Requirements: There will numerous small and large homeworks and a
team project.
Grading: Homeworks will count 45% , the final project 35% , class
participation 10% and team member ratings 10%.
Lecture Outline
Week
Topic
Acquiring Data
1)
Course introduction –
Instructions on retrieving your dedicated Amazon EC2
Machine.
What is data., Where do we find it,
How do we get it.
Examples: using curl to pull data from web sites
Downloading formatted data as CVS/TSV files.
2)
Handling unstructured data, data acquisition,
converting text data to common formats like csv, tab
delimited, fixed format, xml.

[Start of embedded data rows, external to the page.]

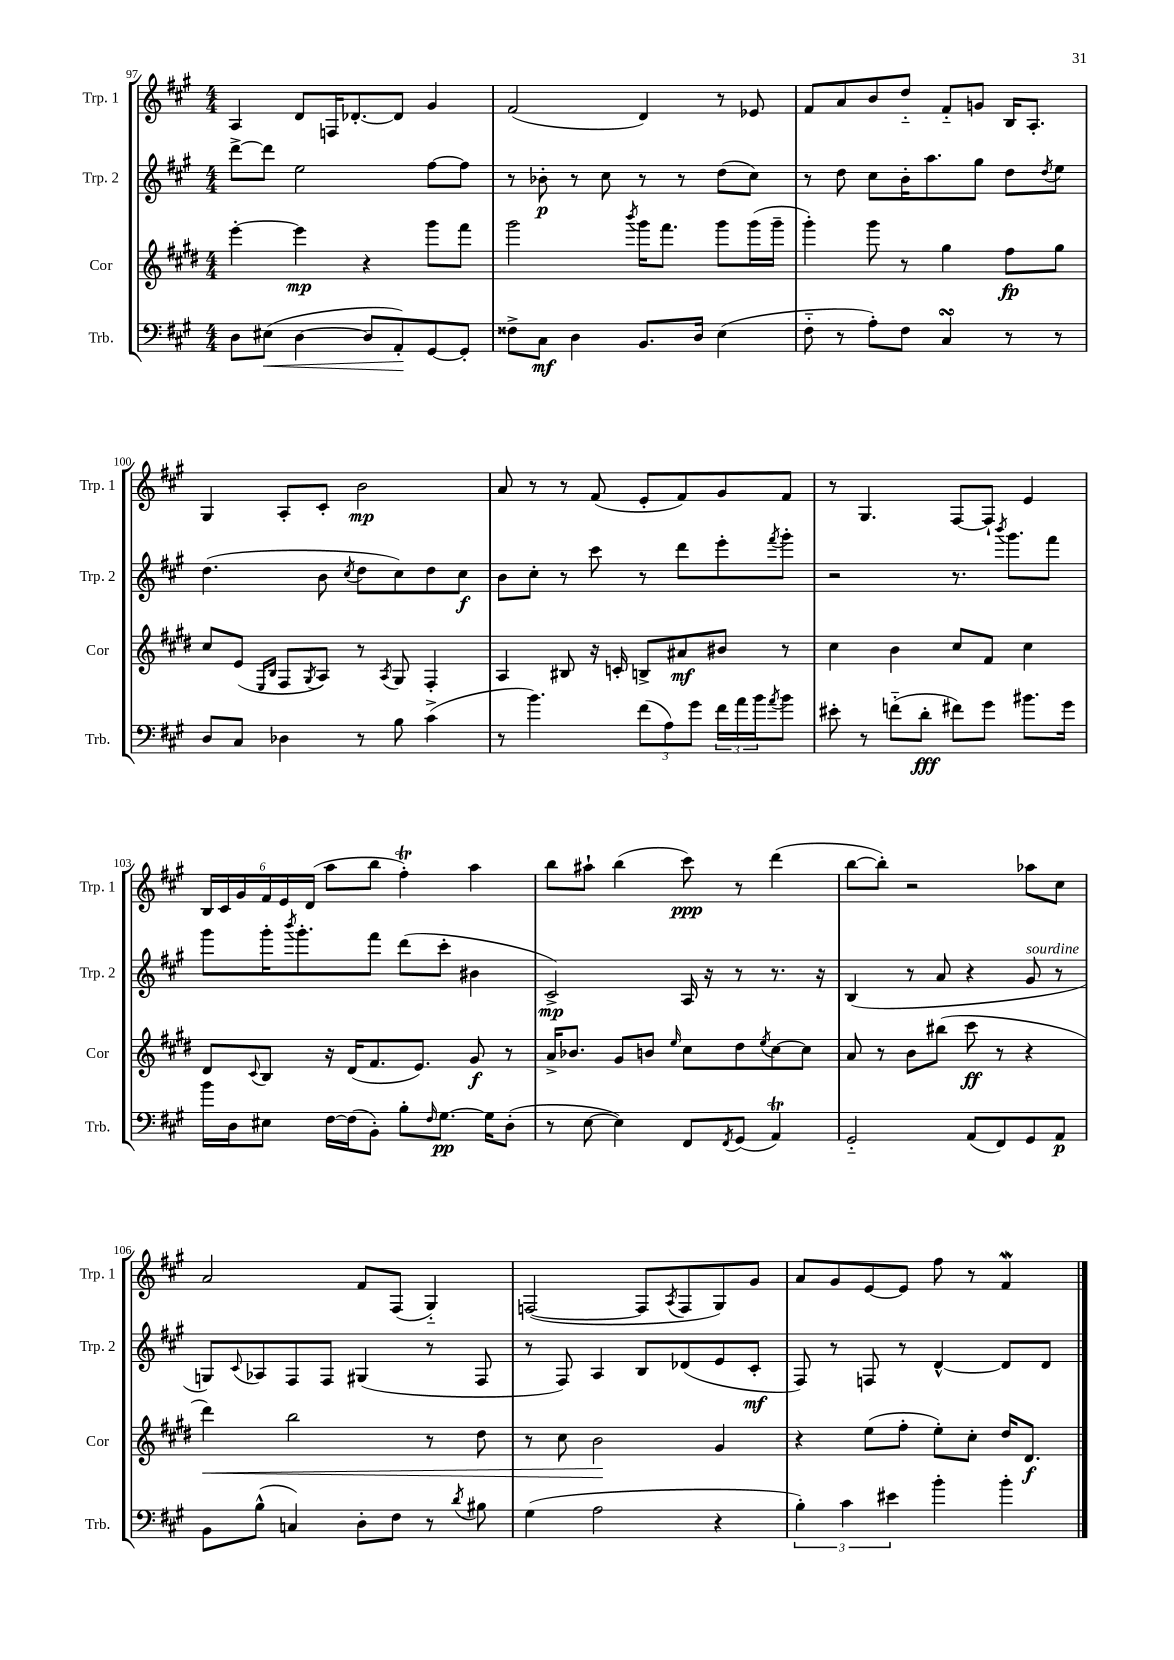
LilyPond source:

<<
\new StaffGroup <<
\new Staff = "s0" \with { instrumentName = "Trp. 1" shortInstrumentName = "Trp. 1" } {
    \clef treble \key a \major \numericTimeSignature \time 4/4
    a4 d'8 f16 des'8.~-. des'8 gis'4 |
    fis'2( d'4) r8 ees'8 |
    fis'8 a'8 b'8 d''8-_ fis'8-_ g'8 b16 a8.-. |
    gis4 a8-. cis'8-. b'2\mp |
    a'8 r8 r8 fis'8( e'8-. fis'8) gis'8 fis'8 |
    r8 gis4. fis8~ fis8-! e'4 |
    \tuplet 6/4 { b16 cis'16 gis'16 fis'16 e'16 d'16( } a''8 b''8 fis''4-.\trill) a''4 |
    b''8 ais''8-! b''4( cis'''8\ppp) r8 d'''4( |
    b''8~ b''8-.) r2 aes''8 cis''8 |
    a'2 fis'8 fis8( gis4-_) |
    f2~( f8 \acciaccatura { a8 } f8 gis8) gis'8 |
    a'8 gis'8 e'8~ e'8 fis''8 r8 fis'4\mordent \bar "|." |
}
\new Staff = "s1" \with { instrumentName = "Trp. 2" shortInstrumentName = "Trp. 2" } {
    \clef treble \key a \major \numericTimeSignature \time 4/4
    d'''8~-> d'''8 e''2 fis''8~ fis''8 |
    r8 bes'8-.\p r8 cis''8 r8 r8 d''8( cis''8) |
    r8 d''8 cis''8 b'16-. a''8. gis''8 d''8 \acciaccatura { d''8 } e''8 |
    d''4.( b'8 \acciaccatura { cis''8 } d''8 cis''8) d''8 cis''8\f |
    b'8 cis''8-. r8 cis'''8 r8 d'''8 e'''8-. \acciaccatura { fis'''8 } gis'''8-. |
    r2 r8. \acciaccatura { b'''8 } gis'''8. fis'''8 |
    gis'''8 gis'''16-. \acciaccatura { b'''8 } gis'''8.-. fis'''8 d'''8( cis'''8-. bis'4 |
    cis'2->\mp) a16 r16 r8 r8. r16 |
    b4( r8 a'8 r4 gis'8^\markup { \italic "sourdine" } r8 |
    g8) \appoggiatura { cis'8 } aes8 fis8 fis8 gis4( r8 fis8 |
    r8 fis8) a4 b8 des'8( e'8 cis'8-.\mf |
    fis8) r8 f8 r8 d'4~-^ d'8 d'8 \bar "|." |
}
\new Staff = "s2" \with { instrumentName = "Cor" shortInstrumentName = "Cor" } {
    \clef treble \key e \major \numericTimeSignature \time 4/4
    e'''4~-. e'''4\mp r4 gis'''8 fis'''8 |
    gis'''2 \acciaccatura { b'''8 } gis'''16 fis'''8. gis'''8 gis'''16( gis'''16-- |
    gis'''4-.) gis'''8 r8 gis''4 fis''8\fp gis''8 |
    cis''8 e'8( \grace { e16 b16 } fis8 \acciaccatura { gis8 } a8) r8 \acciaccatura { a8 } gis8 fis4-. |
    a4 bis8 r16 c'16-. b8-> ais'8\mf bis'8 r8 |
    cis''4 b'4 cis''8 fis'8 cis''4 |
    dis'8 \appoggiatura { cis'8 } b8 r16 dis'16( fis'8. e'8.) gis'8\f r8 |
    a'16-> bes'8. gis'8 b'8 \grace { e''16 } cis''8 dis''8 \acciaccatura { e''8 } cis''8~ cis''8 |
    a'8 r8 b'8 bis''8( cis'''8\ff r8 r4 |
    dis'''4\<) b''2 r8 dis''8 |
    r8 cis''8 b'2\! gis'4 |
    r4 e''8( fis''8-. e''8-.) cis''8-. dis''16 dis'8.\f \bar "|." |
}
\new Staff = "s3" \with { instrumentName = "Trb." shortInstrumentName = "Trb." } {
    \clef bass \key a \major \numericTimeSignature \time 4/4
    d8 eis8\<( d4~ d8 a,8-.\!) gis,8~ gis,8-. |
    fisis8-> cis8\mf d4 b,8. d16 e4( |
    fis8-_ r8 a8-.) fis8 cis4\turn r8 r8 |
    d8 cis8 des4 r8 b8 cis'4->( |
    r8 b'4.) \tuplet 3/2 { fis'8( a8) gis'8 } \tuplet 3/2 { fis'16 a'16 b'16 } \acciaccatura { a'8 } b'8 |
    eis'8-. r8 f'8-_( d'8-.\fff fis'8) gis'8 bis'8. gis'16 |
    b'16 d16 eis8 fis16~ fis16( b,8-.) b8-. \grace { fis16 } gis8.~\pp gis16 d8-.( |
    r8 e8~ e4) fis,8 \acciaccatura { fis,8 } gis,8( a,4\trill) |
    gis,2-_ a,8( fis,8) gis,8 a,8\p |
    b,8 b8-^( c4) d8-. fis8 r8 \acciaccatura { d'8 } bis8 |
    gis4( a2 r4 |
    \tuplet 3/2 { b4-.) cis'4 eis'4 } b'4-. b'4-. \bar "|." |
}
>>
>>
\layout { \context { \Score currentBarNumber = #97 } }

Inputting data into Excel.
Common problems.
Homework. Use Curl to download data, and load
it into ipython to analyze
“Munging” Data
3)
Common preprocessing tools, unix tools sed,grep,
cut, awk, perl, python etc.. Concept of pipeline
processing. Introduction to regular expressions.

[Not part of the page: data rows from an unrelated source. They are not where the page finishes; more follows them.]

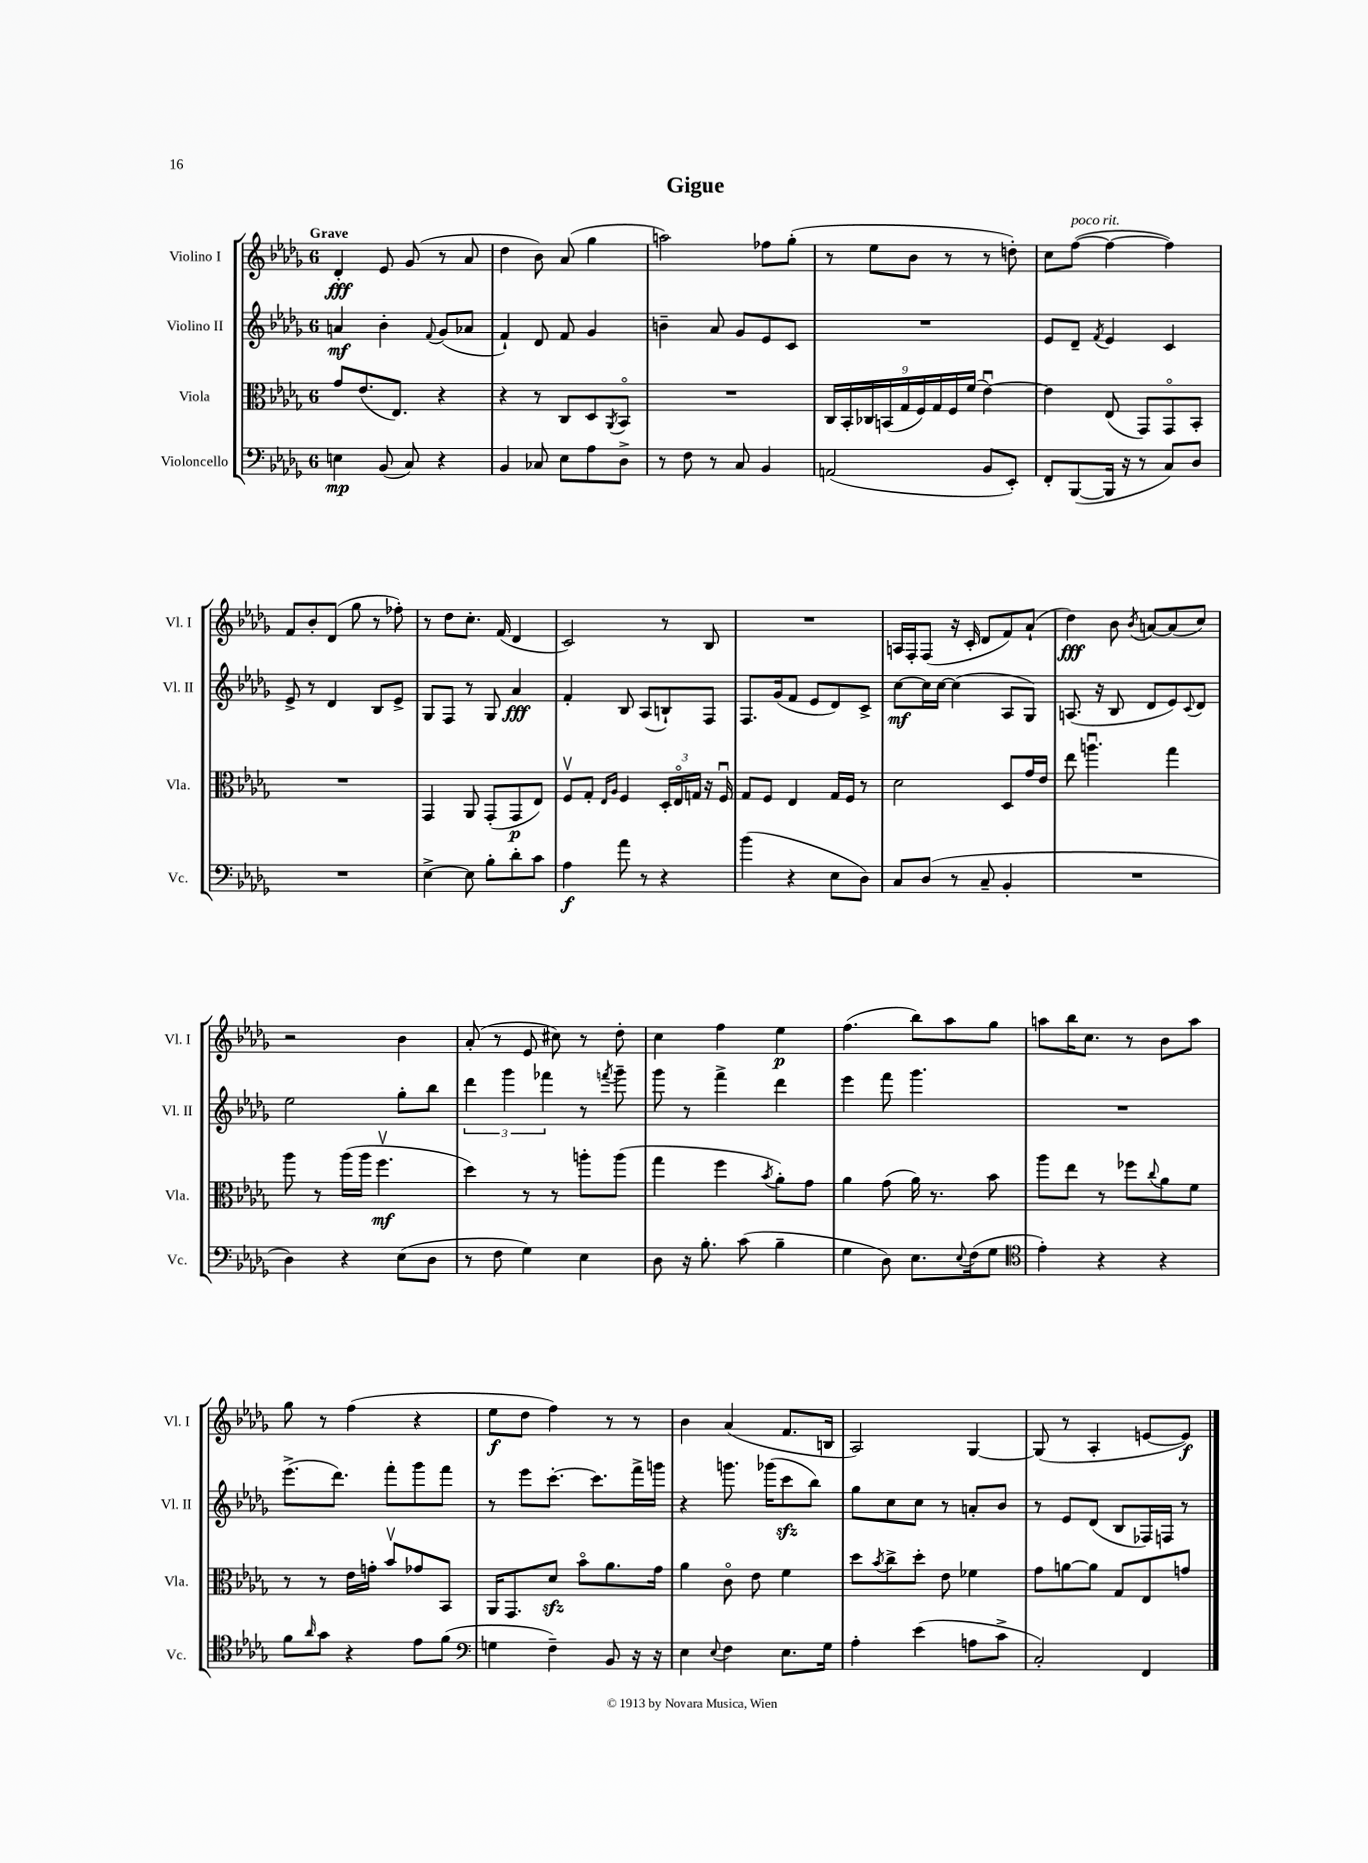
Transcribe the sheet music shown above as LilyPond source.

\header { title = "Gigue" }
<<
\new StaffGroup <<
\new Staff = "s0" \with { instrumentName = "Violino I" shortInstrumentName = "Vl. I" } {
    \clef treble \key des \major \once \override Staff.TimeSignature.style = #'single-digit \time 6/8 \tempo "Grave"
    des'4-.\fff ees'8 ges'8( r8 aes'8 |
    des''4 bes'8) aes'8( ges''4 |
    a''2) fes''8 ges''8-.( |
    r8 ees''8 bes'8 r8 r8 d''8-.) |
    c''8 f''8~^\markup { \italic "poco rit." }( f''4~ f''4) |
    f'8 bes'8-. des'8( ges''8 r8 fes''8-.) |
    r8 des''8 c''8.-. f'16( des'4 |
    c'2) r8 bes8 |
    R2. |
    a16 f16-. f8( r16 c'16-. des'8 f'8) aes'8-!( |
    des''4\fff) bes'8 \acciaccatura { bes'8 } a'8~ a'8( c''8) |
    r2 bes'4 |
    aes'8-.( r8 ees'8 cis''8) r8 des''8-. |
    c''4 f''4 ees''4\p |
    f''4.( bes''8) aes''8 ges''8 |
    a''8 bes''16 c''8. r8 bes'8 a''8 |
    ges''8 r8 f''4( r4 |
    ees''8\f des''8 f''4) r8 r8 |
    bes'4 aes'4( f'8. b16 |
    aes2) ges4~ |
    ges8( r8 aes4-. e'8~ e'8\f) \bar "|." |
}
\new Staff = "s1" \with { instrumentName = "Violino II" shortInstrumentName = "Vl. II" } {
    \clef treble \key des \major \once \override Staff.TimeSignature.style = #'single-digit \time 6/8
    a'4\mf bes'4-. \appoggiatura { f'8 } ges'8( aes'8 |
    f'4-!) des'8 f'8 ges'4 |
    b'4-- aes'8 ges'8 ees'8 c'8 |
    R2. |
    ees'8 des'8-- \acciaccatura { f'8 } ees'4 c'4 |
    ees'8-> r8 des'4 bes8 ees'8-> |
    ges8 f8 r8 ges8 aes'4\fff |
    f'4-. bes8 aes8( b8-!) f8 |
    f8. ges'16( f'8 ees'8 des'8) c'8-> |
    c''8~\mf c''16 c''16~ c''4( aes8 ges8) |
    a8.( r16 bes8 des'8 ees'8) \appoggiatura { c'8 } des'8 |
    ees''2 ges''8-. bes''8 |
    \tuplet 3/2 { des'''4 ges'''4 fes'''4 } r8 \acciaccatura { f'''8 } ges'''8-- |
    ges'''8 r8 f'''4-> des'''4 |
    ees'''4 f'''8 ges'''4. |
    R2. |
    ees'''8.->( des'''8.) f'''8-. ges'''8 f'''8 |
    r8 ees'''8 c'''8.~-. c'''8. f'''16-> g'''16 |
    r4 g'''8. ges'''16( c'''8\sfz bes''8) |
    ges''8 c''8 c''8 r8 a'8-. bes'8 |
    r8 ees'8 des'8( bes8 fes16) f16 r8 \bar "|." |
}
\new Staff = "s2" \with { instrumentName = "Viola" shortInstrumentName = "Vla." } {
    \clef alto \key des \major \once \override Staff.TimeSignature.style = #'single-digit \time 6/8
    ges'8 ees'8.( ees8.) r4 |
    r4 r8 c8 des8 \acciaccatura { aes,8 } bes,8\flageolet |
    R2. |
    \tuplet 9/8 { c16 bes,16-. ces16 b,16( ges16 f16) ges16 f16 f'16( } ees'4~\downbow) |
    ees'4 ees8( ges,8) ges,8\flageolet bes,8-. |
    R2. |
    ges,4 aes,8 ges,8-.( ges,8\p ees8) |
    f8\upbow ges8-. \grace { ees16 aes16 } f4 \tuplet 3/2 { des16-. ees16\flageolet g16 } r16 f16\downbow |
    ges8 f8 ees4 ges16 f16 r8 |
    des'2 des8 ges'16 ees'16 |
    ees''8 a''4.\downbow ges''4 |
    aes''8 r8 aes''16( aes''16 f''4.\upbow\mf |
    des''4) r8 r8 a''8-. a''8( |
    ges''4 f''4 \acciaccatura { bes'8 } aes'8-.) ges'8 |
    aes'4 ges'8( aes'16) r8. bes'8 |
    aes''8 ees''8 r8 fes''8 \appoggiatura { c''8 } aes'8 f'8 |
    r8 r8 ees'16 g'16-. bes'8\upbow ges'8 bes,8 |
    aes,16 ges,8. des'8\sfz bes'8\flageolet aes'8. ges'16 |
    aes'4 c'8\flageolet ees'8 f'4 |
    des''8 \acciaccatura { bes'8 } c''8-> des''8-. ees'8 fes'4 |
    ges'8 a'8~ a'8 ges8 ees8 g'8 \bar "|." |
}
\new Staff = "s3" \with { instrumentName = "Violoncello" shortInstrumentName = "Vc." } {
    \clef bass \key des \major \once \override Staff.TimeSignature.style = #'single-digit \time 6/8
    e4\mp bes,8( c8) r4 |
    bes,4 ces8 ees8 aes8 des8-> |
    r8 f8 r8 c8 bes,4 |
    a,2( bes,8 ees,8-.) |
    f,8-. bes,,8~( bes,,16 r16 r8 c8) des8 |
    R2. |
    ees4~-> ees8 bes8-. des'8-. c'8 |
    aes4\f aes'8 r8 r4 |
    bes'4( r4 ees8 des8) |
    c8 des8( r8 c8-- bes,4-. |
    R2. |
    des4) r4 ees8( des8 |
    r8 f8 ges4) ees4 |
    des8 r16 bes8.-. c'8( bes4-- |
    ges4 des8) ees8. \appoggiatura { ees8 } f16( ges8 |
    \clef tenor ees'4-.) r4 r4 |
    f'8 \grace { aes'16 } ges'8 r4 ees'8 f'8( |
    \clef bass g4 f4--) bes,8 r16 r16 |
    ees4 \appoggiatura { ees8 } f4 ees8. ges16 |
    aes4-. ees'4( a8 c'8-> |
    c2-.) f,4 \bar "|." |
}
>>
>>
\layout { \context { \Score \remove "Bar_number_engraver" } }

In class lab on converting textual data to a CSV file.
Homework. Use unix tools or python to convert
unstructured text file to a csv format file suitable
for loading into Excel, SAS or a data base.
4)
Introduction to Python
a. Primitive data types in python
b. Lists, tuples, arrays, sets, dictionaries
c. Control flow statements
d. Reading and writing files
e. Functions and classes
f. Libraries, matplotlib
g. In class exercise, homework
5)
More Python
a. Regular expressions – how do we extract meaning
from text files
b. Using REs in python
Storing and Managing Data
6)
Introduction to relational data bases. Conceptual
background, Overview of features and functions.
Using E/R diagrams to generate “good” data base
designs. Simple queries using SQL. In class exercise,
create an ER diagram of sample system.
Homework. E/R diagram of business case
7)
Query languages, advanced SQL, including joins and
aggregation.
Homework. Use SQL on multi-table data base to
answer questions.
Final Project Proposal due
Analyzing Data
8)
Mid –term
Business Analytics tools, Excel, SAS, matlab, R,
Tableau, Introduction to Pandas
9)
Advanced SQL, introduction to Non-Relational
Databases, NoSQl, Object Oriented, Mongodb,
HBase, Firebase. Python access to databases.
Homework: use Pandas to analyze large data set
10)
Using Python and Pandas to access Relational Data
Bases.
11)
“Big Data”. How do we handle terabytes and
petabytes of unstructured data? Why don’t traditional
data base systems scale?
Overview of Hadoop, HDFS and Map-Reduce.
Problems of handling web and social network data.
Overview of HIVE. New processing models, Spark,
Tez.
Demonstration of sorting a very large file. Wordcount
example in Python. Techniques for analyzing textual
data, TF-IDF transformation for textual data.
12)
Data Visualization. A picture is worth a thousand
words. Show how large amounts of data can be
displayed using graphical techniques. Matplotlib,
Pandas, Tableau
.
13)
Final Project presentations. What did we learn?